Finely tuned communication

Broadly speaking I am outnumbered. All too frequently I make the mistake of dealing with three conversations simultaneously and lose the thread completely. Generally speaking, I find it more efficient to complete one conversation first and back track later to pick up other threads. I like to think of it as my anti-unraveling campaign.

The latest crop of ditties that the boys have acquired is rather disconcerting. What is even more disconcerting is the hilarity that accompanies each one. I find it increasingly difficult to concentrate on anything at all in the whirlpool of laughter. The fact that it is also reciprocal and infectious makes it hard to keep a straight face for more serious conversations.

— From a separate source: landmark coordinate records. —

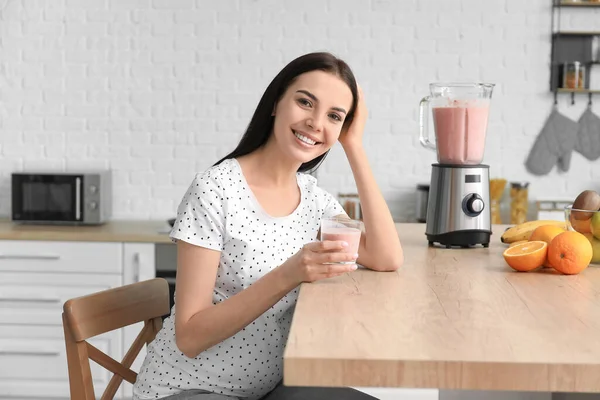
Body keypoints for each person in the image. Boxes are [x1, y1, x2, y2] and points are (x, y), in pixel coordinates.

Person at [132, 52, 404, 400]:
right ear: (276, 102)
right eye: (305, 102)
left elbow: (386, 256)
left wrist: (354, 145)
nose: (316, 123)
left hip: (268, 387)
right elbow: (189, 336)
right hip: (190, 389)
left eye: (334, 116)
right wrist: (290, 273)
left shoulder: (314, 199)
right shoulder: (215, 189)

“Come along now, it's time to put away your clothes.”
“Time? What time it is being?”
“Ah, time to put away clothes.”
“Subway! Eat fresh! Subway! Eat fresh! Subway! Eat fresh!” he cooes.
“You want us to put away the laundry? Why?” queries my independent pre-teen. It would appear that is someone else who is in need of a few life skills.
“Cheese is an adventure! Woe,” he announces in a breathy tone, oblivious to his sister’s strident tone.
“Well they're your clothes.”
“How much wood can a wood chuck chuck!” he giggles.
“But that's your job.” Her body language tells me all I need to know, but her brothers continue to circulate their own circuitry.
“Now I weemember. If you shout fings, you remember them still. I LIKE PIE!” he bellows, little liar that he is as he rolls back in fits of laughter.
“What's my job?”
“Innernet! Innernet! Innernet!” the robot voice still plagues us.
“Put away the laundry and other mom stuff,” the eyes roll but she spares me the ‘duh!’
“Gone fishin! Gone fishin! Gone fishin!”
“Au contraire. My job is to teach you how to put your own clothes away so that you can be independent and grown up.”
“Bet on it. Bet on it. Bet on it.” The robot sounds optimistic.
“Fine! But I don't want to be grown up and inde……….”
“Are we nearly there yet! Are we nearly there yet! Are we nearly there yet!”
“Sorry dear? What was that again? I don't think you quite finished what you wanted to say.”
“Gedda new look fur yur bedrorom!”
“Fine! I'll do it but I don't know how?”
“Eggy eggy eggy!” even though Easter is long gone.
“We'll learn how to do it together.”
“Hold dah ice! Hold dah ice! Hold dah ice!”
“Fine but whataya gonna do all day if you don't do the laundry any more? Sit on yur butt and chat to yur friends?”
Mercifully she didn't say ‘fanny’!
“Butt jokes! Get yur butt jokes here!” the list of banned words grows daily.
“What an excellent idea! I will sit on my bottom all day and learn how to use my cell phone.” 7 years after the event.
“Yur welcum! Yur welcum! Yur welcum!”
What!” Her face is a caricature of incredulity.
“No ifs no buts no co co nuts!”
“Um……well…..I suppose I'll do everything I usually do except put away the laundry.”
“Pretty pretty shiny shiny.”
“Fine! But you don't put the laundry away now anyways. There's always at least three hampers of laundry at the top of the stairs.”
“Good fur you! Good fur you! Good fur you!”
“True but what about the other four hampers? And it's never the same laundry, it's a constant turnover around here.”
“Count dem? How many pairs of hands do you think I have? Two! Ha, ha, ha, ha, ha, ha!”
“I don't believe you! You're a li………not telling the truth.”
“Gonna stab yah in the head wiv a fork!”
“I know! How about I teach you how to sort them, wash the dirty clothes, then dry them, then fold them and then you'll see how many full hampers there really are on the average day?”
“Here's to gluttony!”
Fine! I said I'd do it alrighty.” She flounces from the room, a gesture that she’s worked to perfection over the last few weeks.
“Bring on dah rainbow……and dah weather forecast is……fine!”